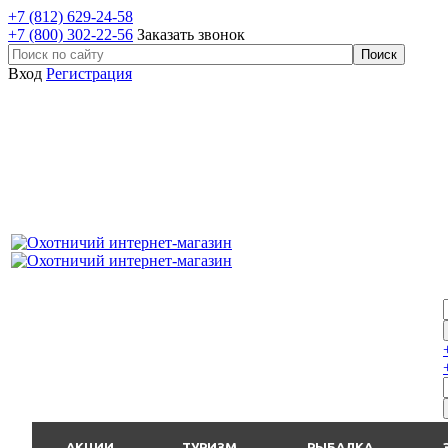
+7 (812) 629-24-58
+7 (800) 302-22-56
Заказать звонок
Вход
Регистрация
АКЦИИ
ТУРИЗМ
РЫБАЛКА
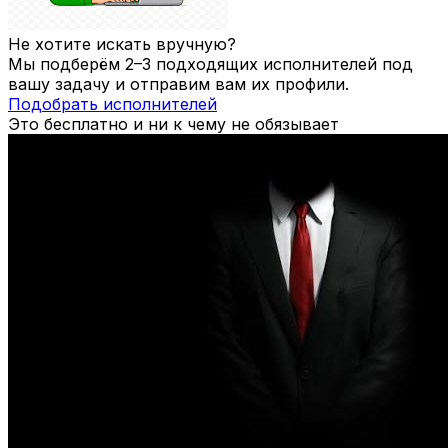
Не хотите искать вручную?
Мы подберём 2–3 подходящих исполнителей под
вашу задачу и отправим вам их профили.
Подобрать исполнителей
Это бесплатно и ни к чему не обязывает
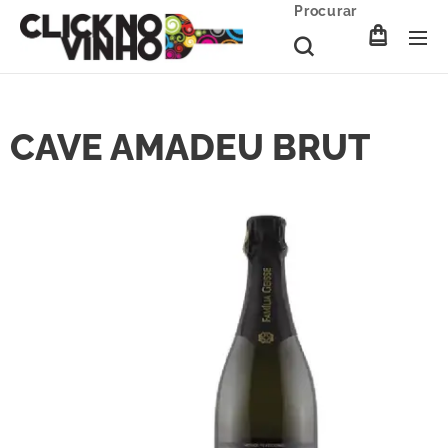
Procurar
CAVE AMADEU BRUT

§ **The task**
Transcribe every line of text from the records above, keeping each line unchanged, and leave the pictures out of your answer.

§ **Task answer**
+7 (812) 629-24-58
+7 (800) 302-22-56
Заказать звонок
Вход
Регистрация
АКЦИИ
ТУРИЗМ
РЫБАЛКА
Не хотите искать вручную?
Мы подберём 2–3 подходящих исполнителей под
вашу задачу и отправим вам их профили.
Подобрать исполнителей
Это бесплатно и ни к чему не обязывает
Procurar
CAVE AMADEU BRUT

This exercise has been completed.